Some may recall a time when agency appointment decisions were based on the three Cs: competitiveness, contract, and commissions: Is the product competitive from both a price and coverage standpoint? Is the company’s contract acceptable? Are the commissions adequate to provide a reasonable return on servicing the business?
Before Florida’s residential property market relied almost exclusively on mono-line domestics, there was also a fourth C: compatibility.
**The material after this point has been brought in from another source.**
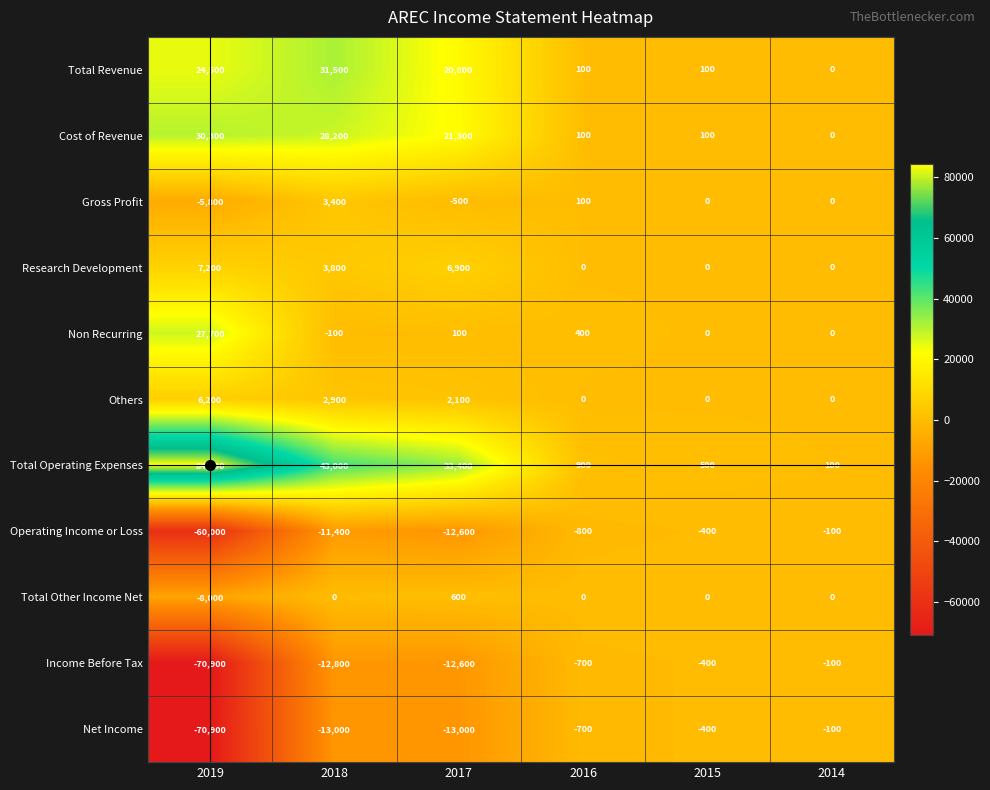

Which series has the largest range (max minus min)?

Total Operating Expenses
From the standpoint of automation and workflow, was the company a good fit?
For independent agents, such compatibility issues were dissected and improved through national projects such as the Agency Company Organization for Research and Development (ACORD), the Insurance Institute for Research (IIR), and the quest for Single Entry Multi-company Interface (SEMCI), and were jointly pursued by agent members of the Florida Association of Insurance Agents (FAIA), Independent Insurance Agents & Brokers of America, and national and super-regional carriers. In the 1970s and 1980s, FAIA lead the way with its Manifesto projects and functional cost studies, all designed to help lower costs for both partners and improve independent agent competitiveness with direct writers.
But what about Florida today? How does an agent know to accept or reject an appointment offer (or to seek one) based on three or four Cs if the true costs of the relationship are unknown? What good, for example, is a fair contract and a higher commission percentage if processing costs and workflow requirements are incompatible and so costly there is no profit left over? Since consistency often drives profitability over the long-term, is it not also important to know the degree to which company processing issues may assist or impede attainment of the agency’s strategic goals?
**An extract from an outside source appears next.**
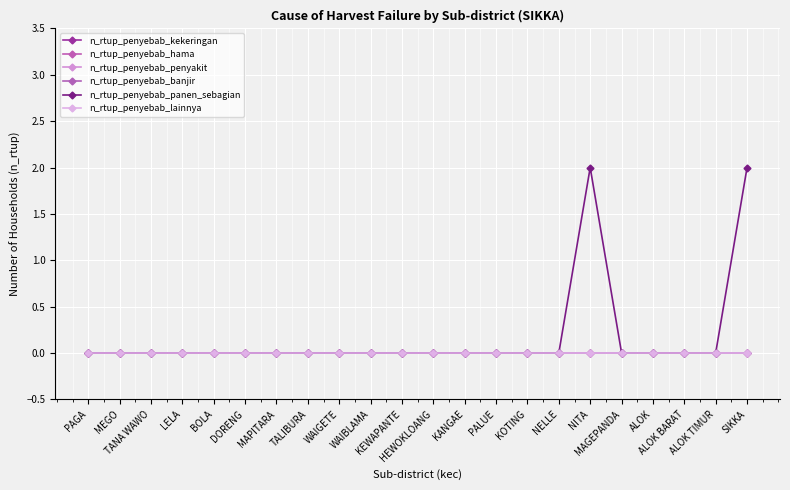

Does the chart have visible grid lines?

Yes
The Model Partnership Panel
Last year, FAIA’s board commissioned a study to assist agents seeking or accepting offers of appointment with Florida’s new breed of domestic carrier. A Model Partnership Panel of involved and technically savvy agents was formed to address the issues. Ably assisted by independent consultant Al Diamond, owner of the Agency Consultant Group, and FAIA staffers past and present, the panel designed and distributed a survey on existing workflow issues and requirements of Florida’s top domestic writers.
Once completed, the answers were returned to each carrier for another review, final revision, and the opportunity to write in qualifying comments. The final data set was then reviewed by agents of each company and, to the extent possible, inconsistencies were resolved, results corrected, and totals again recalibrated. The survey questions and the final report, due out shortly, will be available on FAIA’s website for agency members only and will be the most comprehensive survey of its type ever conducted in Florida.
So, what will agents (and companies) learn from the results? The study deals with carrier requirements and capabilities in the areas of technology, degrees of outsourcing, compensation, and financial workflow requirements. In addition to the original three Cs, agents need to know whether policies can be rated online, whether the carrier participates in agency downloads for direct bill business, and how it handles direct deposit of commissions and ACH transactions. Does the carrier have a consumer portal; a “find an agent” section on its website? Can the agent process endorsements on the company website, and if so, which endorsements?
FAIA’s Model Partnership Survey will reveal the carrier procedures for claims handling as well. For example, wouldn’t it be good if an agent knew before accepting an appointment whether a claim can be filed by email, phone, or fax by the agent or consumer? Does the company participate in claims download or does it use an MGA for claims handling?
Speaking of the MGA—which is the entity the agent most often deals with—what is the company’s MGA? Is it wholly owned and does it use outsourced services, and if so, to what extent?
Speaking of costs, what about inspections? How are they handled? Are 4-point photos, sinkhole inspections, and mitigation re-inspections required? If so, under what circumstances and by whom?
Also, can agents print a new declaration page or access payment history online in real time? Are applications uploaded to the company website? Does the agency receive confirmation of endorsements? Does the company require the agent to maintain client records? If so, what is the term of retention, and does the company permit the agent to maintain paperless records?
When answers to these and dozens more questions are shared with the agent prior to signing the company’s dotted line, the partnership is built around realistic expectations, not surprise and recrimination. If all four Cs are satisfactory instead of just the usual three, a more enduring and mutually profitable relationship is created for both partners, ultimately serving Florida consumers with a more cost-effective distribution channel.
Still Time to Participate
Carriers that may have some reluctance to share such detailed information or have it published should know that FAIA is not making judgments or deciding which carrier is right or wrong, better or worse. Nor are we attempting to rank carriers or to measure how well they perform certain functions. That is for agents to decide individually once they have the information to do so. Our task is merely to provide the decision-making information agents need and companies should want them to have.
Carriers that were not asked to participate but that would like to have their answers included can contact Dave Newell at FAIA. The results will be improved and refined over time and will reflect the changing nature of the agent/company partnership—a partnership we hope will improve, in part, because such a survey was conducted in the first place.